# Spatial Clustering

# Introduction

Spatial clustering is a valuable technique that can be used in various fields such as urban planning, ecology, and data analysis. It helps us identify patterns, group similar data points together, and gain insights into spatial distributions. In this article, we will explore how to perform spatial clustering using, scikit-learn, Geopandas and H3, a spatial indexing library developed by Uber with code example.

# Why Spatial Clustering?

Spatial clustering involves dividing a dataset into groups based on their spatial proximity. It helps us understand the underlying structures and relationships within spatial data. For instance, in urban planning, spatial clustering can identify areas with similar characteristics like population density, land use patterns, or socioeconomic factors. This information is crucial for making informed decisions and developing targeted strategies

# Introduction to H3 library

The H3 library, developed by Uber Technologies, is a powerful geospatial indexing and analytics library. It utilizes a hexagonal hierarchical spatial grid system to efficiently index and analyze geospatial data. By converting geographic coordinates into H3 indexes, the library facilitates tasks such as spatial indexing, point-in-polygon operations, proximity searches, aggregation, spatial joins and** spatial clustering**.
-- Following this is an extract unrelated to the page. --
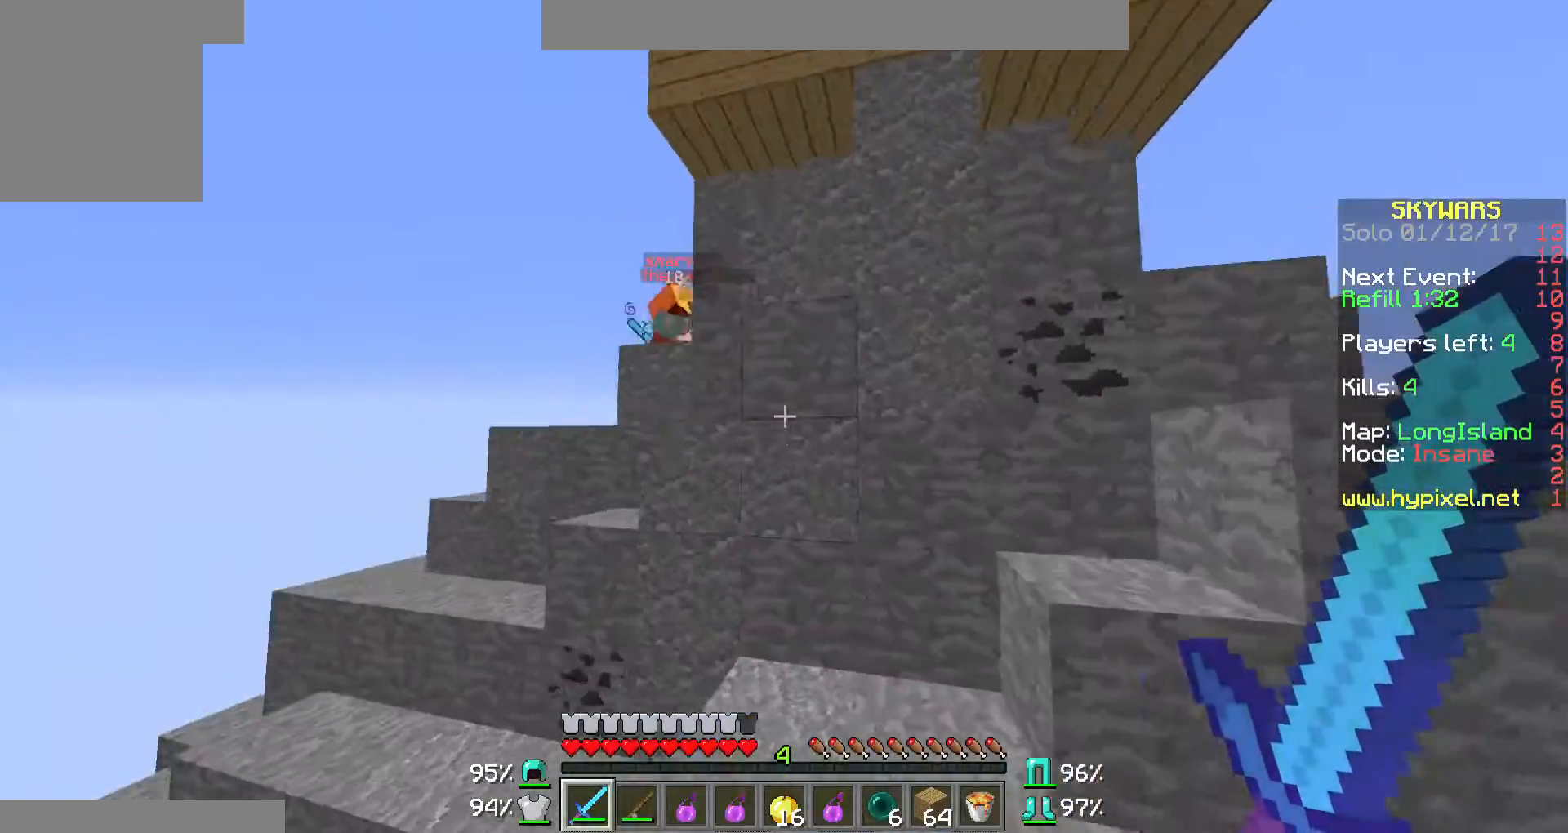
{"keys": ["w"], "mouse": [], "events": []}
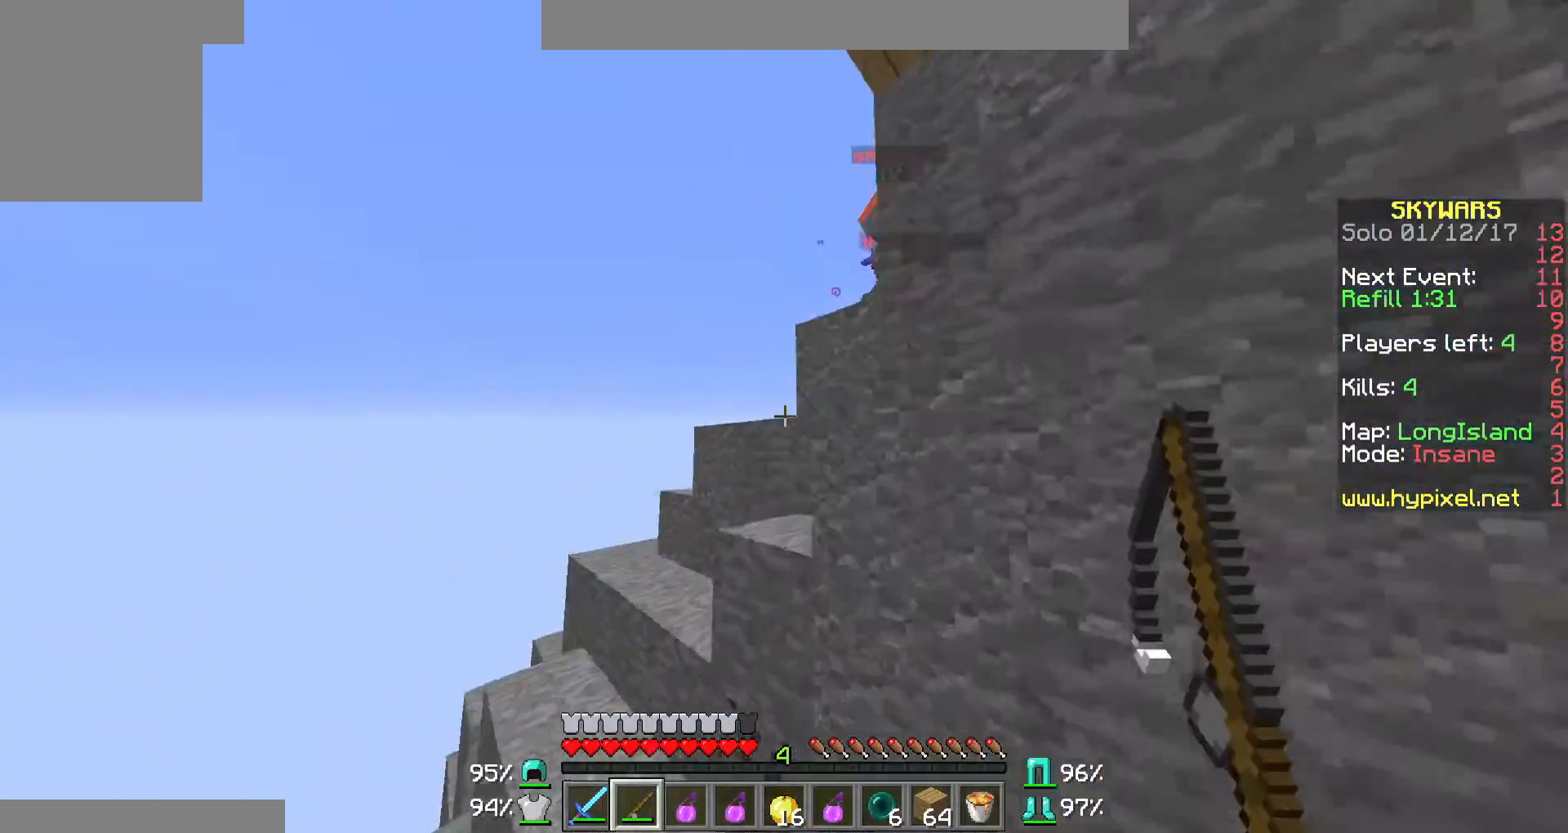
{"keys": ["w"], "mouse": ["left"], "events": [[167, "a", "down"], [300, "a", "up"], [500, "mouse_left", "down"]]}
There are other types of spatial indexing that use squares (eg. S2 from Google) and triangles. However, hexagons have some interesting properties that the others don’t.

Triangles and squares have neighbors with different distances, whereas hexagons have neighbors with same distance.

Hexagons have the property of expanding rings of neighbors approximating circles.

# Case Study

For a better understanding of what spatial clustering can bring when analysing data, let’s imagine a hypothetical case.

Imagine that we want to open a new store in a city and for that we have to map regions with the biggest sales potential.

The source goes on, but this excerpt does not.